In other words, a sign relation L is a SUBSET of the cartesian product
OxSxI, a circumstance that Asciians write as "L c OxSxI".
HP: You also sound like Peirce's "correspondence" is also formal, in which case the
sign relation would not in itself be an adequate model of scientific inquiry.
That is, as a formal system, it does not address the problem of observation
and measurement.
JA: To make a long story short, what Peirce means by "correspondence" in
this definition is just the whole 3-adic sign relation itself, which
he occasionally describes as a "triple correspondence".
HP: But then the last sentence sounds like
this formal system is intended as an
alternate to a theory of truth often
used in science:
JA: He does not mean to suggest any sort of pallid 2-adic "imaging" or
"mirrortying" as implicated in a "correspondence notion of truth".
HP: The Hertz's modelling relation is instructive because
(1) it clearly separates the formal logical syntax of
our models (laws) from the empirical observational
semantics (initial conditions), which is essential
for physics, and
(2) it emphasizes the limits of scientific knowledge:
"We do not know, nor have we any means of knowing,
whether our conception of things are in conformity
with [external reality] in any other than this one
fundamental respect."
HP: So, to restate my main question:
Does Peircean inquiry strictly separate
the logical syntax of signs from the
semantics of observation?
SS: Perhaps I could clarify things a bit by noting that o-s-i involves an elsion concerning i.
I did not understand that last sentence.
SS: The object can be taken to exist "out there".
Yes, it can.
SS: The sign is a construction contributed to by both the object (its counterstructures - Uexküll)
and -- what?
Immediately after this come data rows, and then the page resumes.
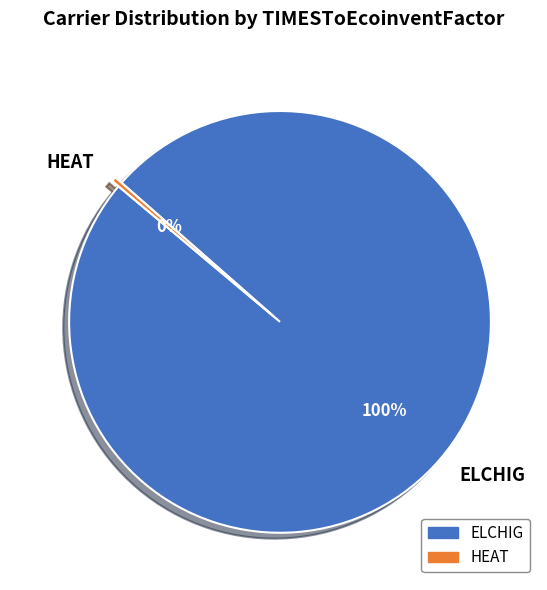

Rank the categories by value from lowest to highest.

HEAT, ELCHIG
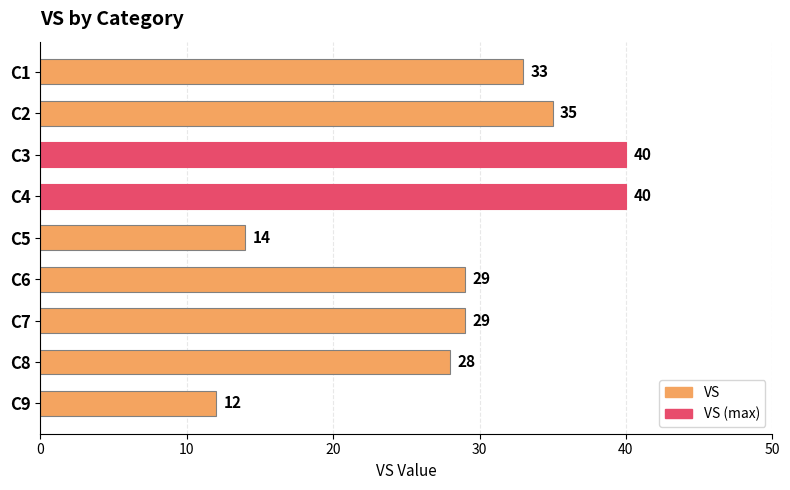

What is the sum of all values?

260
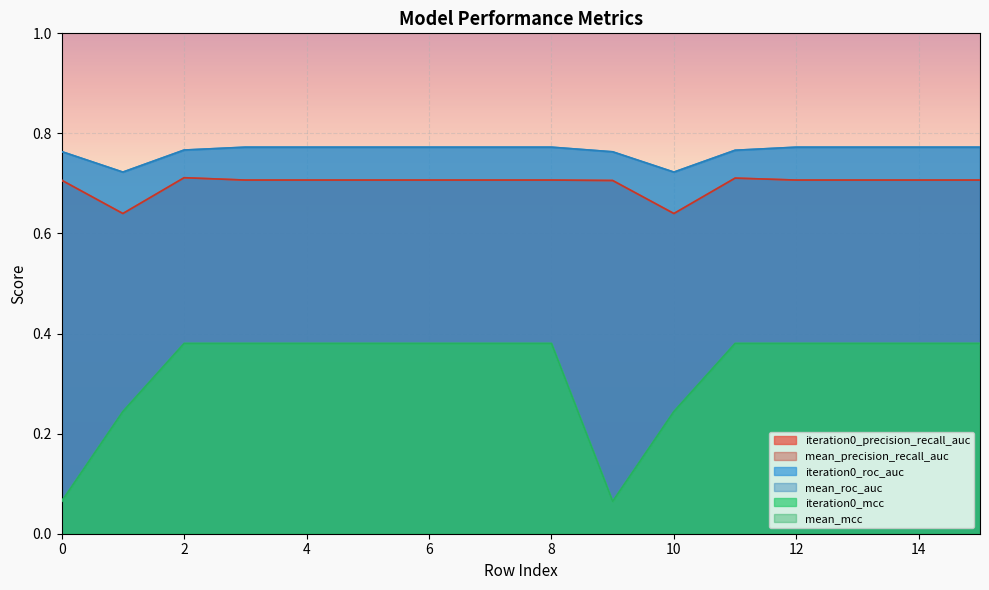

What is the average value of the iteration0_precision_recall_auc series?

0.7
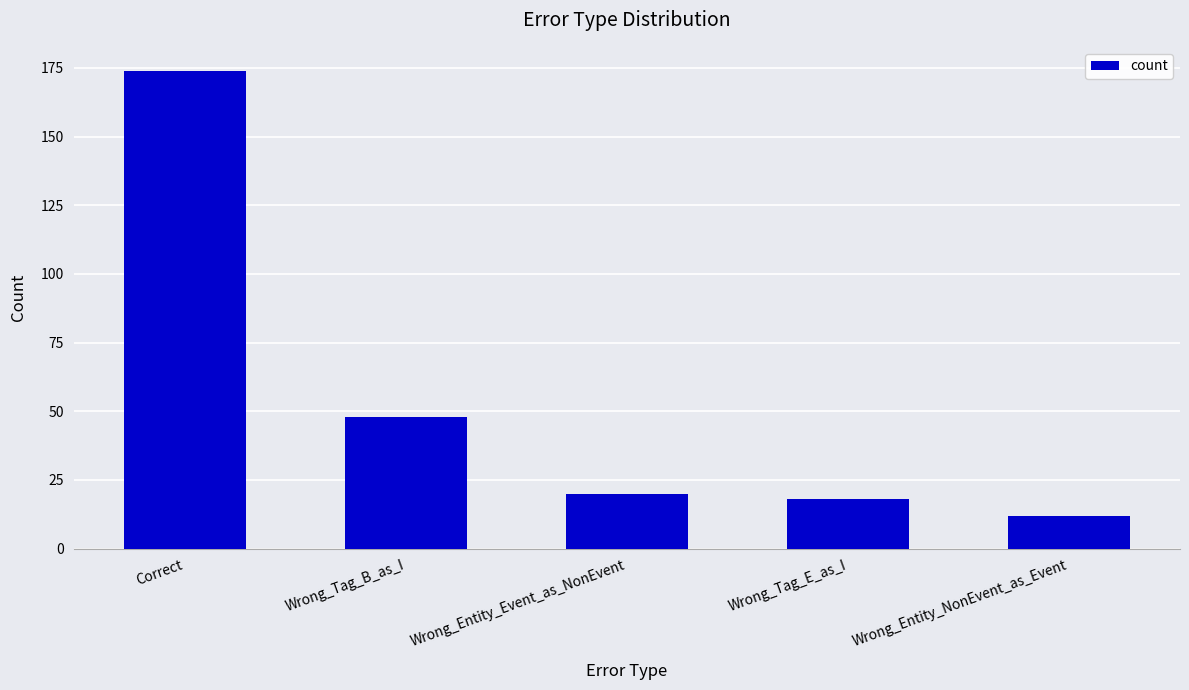

What is the average value?

54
Some semioticians have supplied for this 'what', a system of interpretance (SI).
In my work I speak of a "system of interpretation" (SOI) -- excuse my French.
SS: This system not only co-constructs the sign, but fully, by (or within) itself,
constructs the interpretant(s). In this light, we can assign the formality to
the SI, AS WELL AS a complex of sensation -> feedback --> perception, which
make up measurement.
I might, perhaps, prefer to say that the connotative aspect of a SOI
is constituted of signs, interpretant signs, and their relationship.
But "affects and impressions" (the Greek "pathemata"), the "data of the senses" (DOTS),
measurements, perceptions, and intelligible conceptions are all just special types of
signs, all with their own interpretant signs in the minds of ensouled creatures.
SS: So, the SI is responsible for both the formalisms and the measurements.
I believe that Nature, the ever pressent object reality,
has its share of responsibility for our impressions and
perforce must be assigned a part in the cosmic dialogue.
SS: Yet they are separate actvities.
I would not say "separate", not if I was being careful,
neither one being autonomous with respect to the other.
I prefer "moderately or relatively independent" (MORI).
SS: Without the predicament of the SI, with its needs and desires,
there is no semiosis in this more restricted sense (which is
approprate to Howard's questions). Measurement and formal
manipulations would, then, not be separated in one sense
because they are linked through the needs of the SI,
and so interpenetrate in one way or another.
Yes, I think that says it very admirably.